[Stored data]
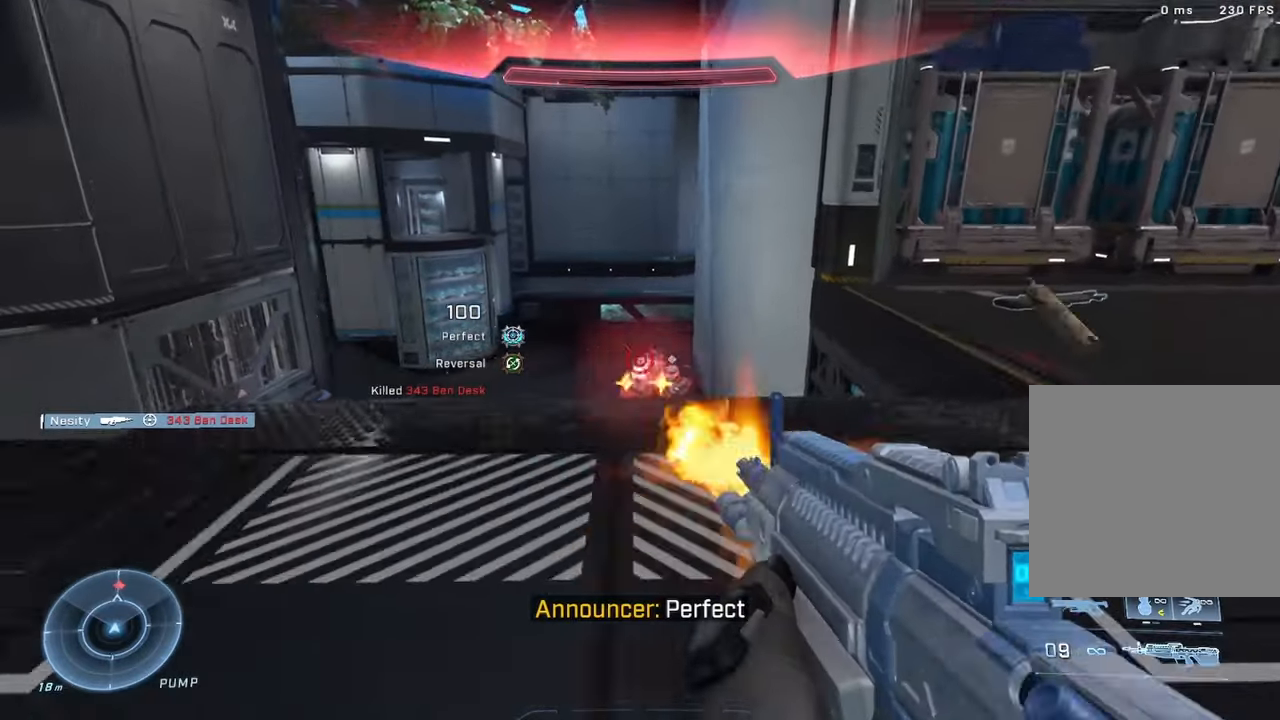
{"dt_ms": 500, "buttons": [], "left_stick": "left", "right_stick": "left", "events": [[133, "R2", "up"], [267, "R2", "down"], [300, "right_stick", "down-right"], [317, "left_stick", "up-left"], [367, "left_stick", "left"], [433, "R2", "up"], [500, "right_stick", "left"]]}
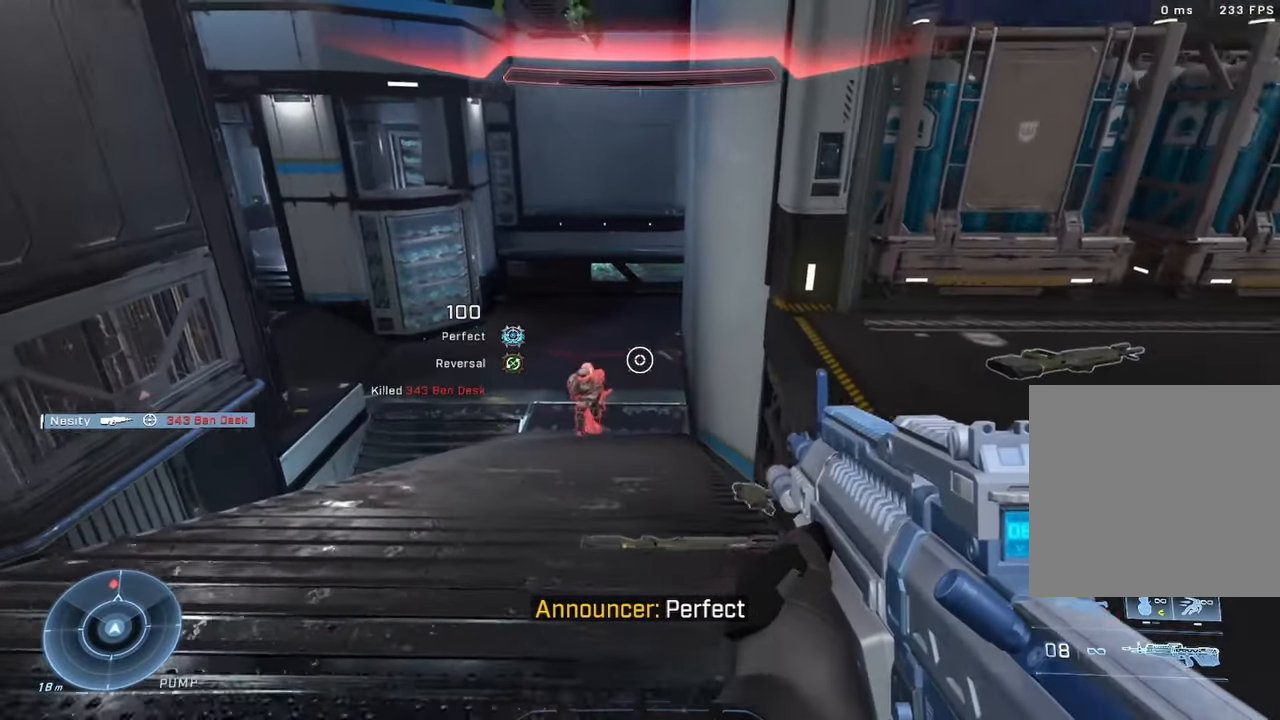
{"dt_ms": 1000, "buttons": [], "left_stick": "left", "right_stick": "up-left"}
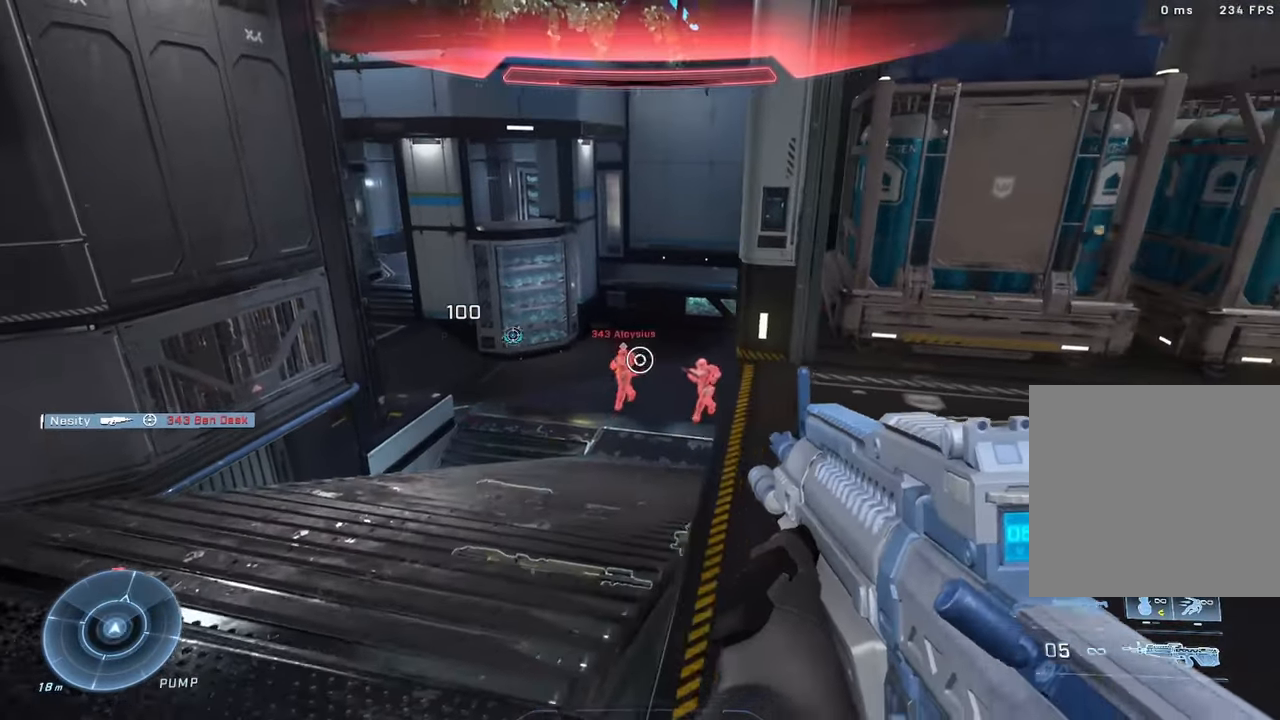
{"dt_ms": 500, "buttons": [], "left_stick": "center", "right_stick": "center", "events": [[83, "R2", "down"], [150, "right_stick", "up-right"], [217, "left_stick", "down-right"], [250, "right_stick", "center"], [300, "R2", "up"], [300, "right_stick", "right"], [400, "left_stick", "center"], [467, "START", "down"], [467, "right_stick", "center"], [500, "START", "up"]]}
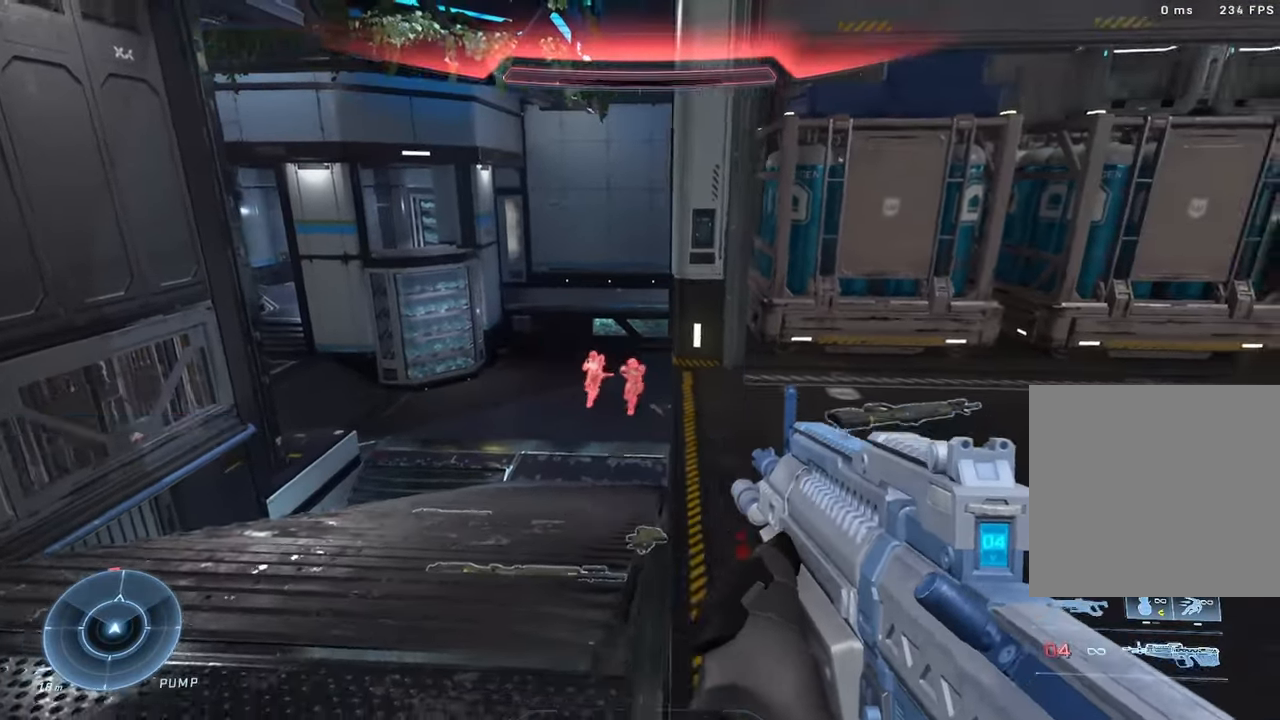
{"dt_ms": 500, "buttons": ["DPAD_DOWN"], "left_stick": "center", "right_stick": "center", "events": [[83, "DPAD_DOWN", "down"], [167, "DPAD_DOWN", "up"], [233, "DPAD_DOWN", "down"], [283, "A", "down"], [367, "A", "up"]]}
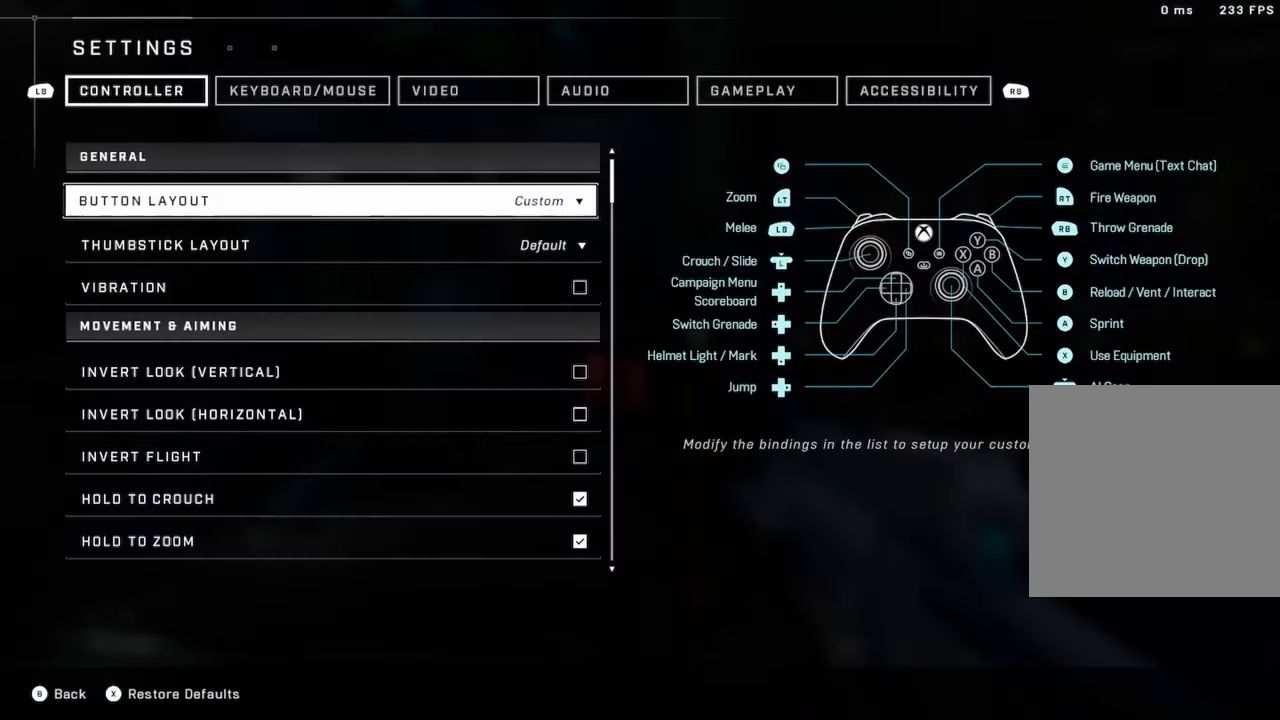
{"dt_ms": 500, "buttons": ["DPAD_DOWN"], "left_stick": "center", "right_stick": "center", "events": []}
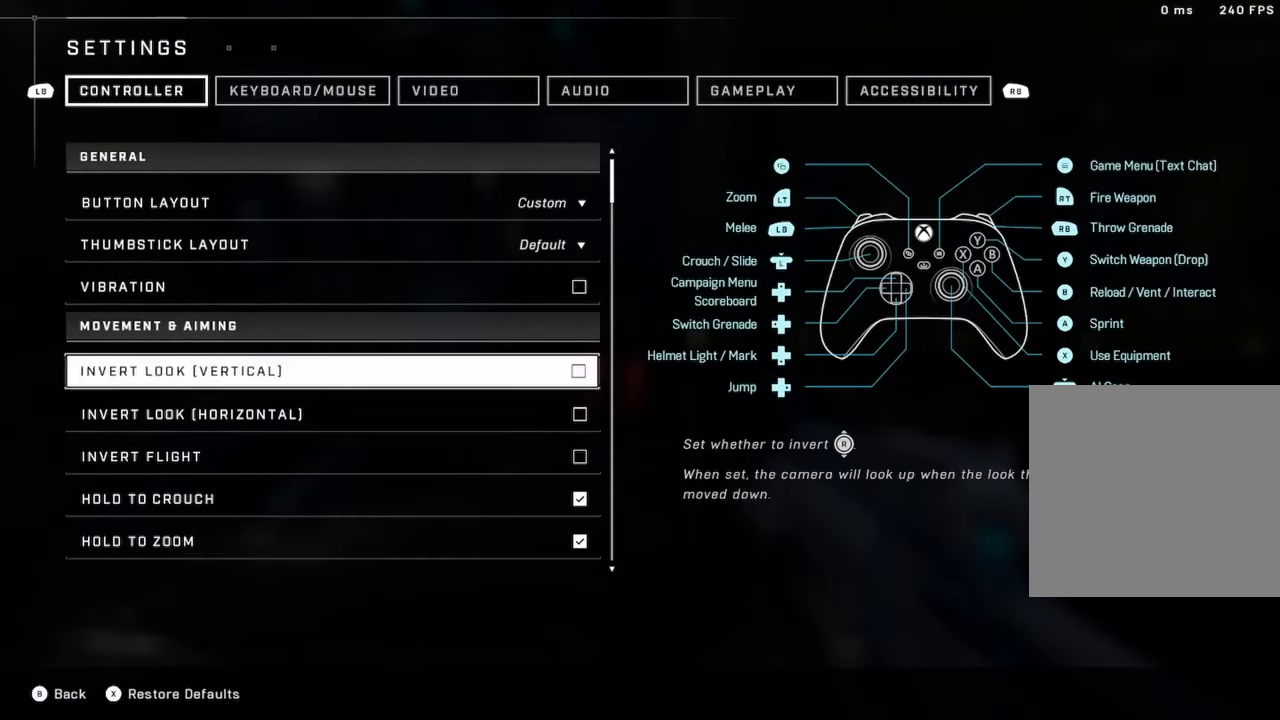
{"dt_ms": 500, "buttons": ["DPAD_DOWN"], "left_stick": "center", "right_stick": "center", "events": []}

* **PROBLEM TO WORK ON**
Copy out each line of the entries where the word "center" is found.

* **TASK OUTPUT**
{"dt_ms": 500, "buttons": [], "left_stick": "center", "right_stick": "center", "events": [[83, "R2", "down"], [150, "right_stick", "up-right"], [217, "left_stick", "down-right"], [250, "right_stick", "center"], [300, "R2", "up"], [300, "right_stick", "right"], [400, "left_stick", "center"], [467, "START", "down"], [467, "right_stick", "center"], [500, "START", "up"]]}
{"dt_ms": 500, "buttons": ["DPAD_DOWN"], "left_stick": "center", "right_stick": "center", "events": [[83, "DPAD_DOWN", "down"], [167, "DPAD_DOWN", "up"], [233, "DPAD_DOWN", "down"], [283, "A", "down"], [367, "A", "up"]]}
{"dt_ms": 500, "buttons": ["DPAD_DOWN"], "left_stick": "center", "right_stick": "center", "events": []}
{"dt_ms": 500, "buttons": ["DPAD_DOWN"], "left_stick": "center", "right_stick": "center", "events": []}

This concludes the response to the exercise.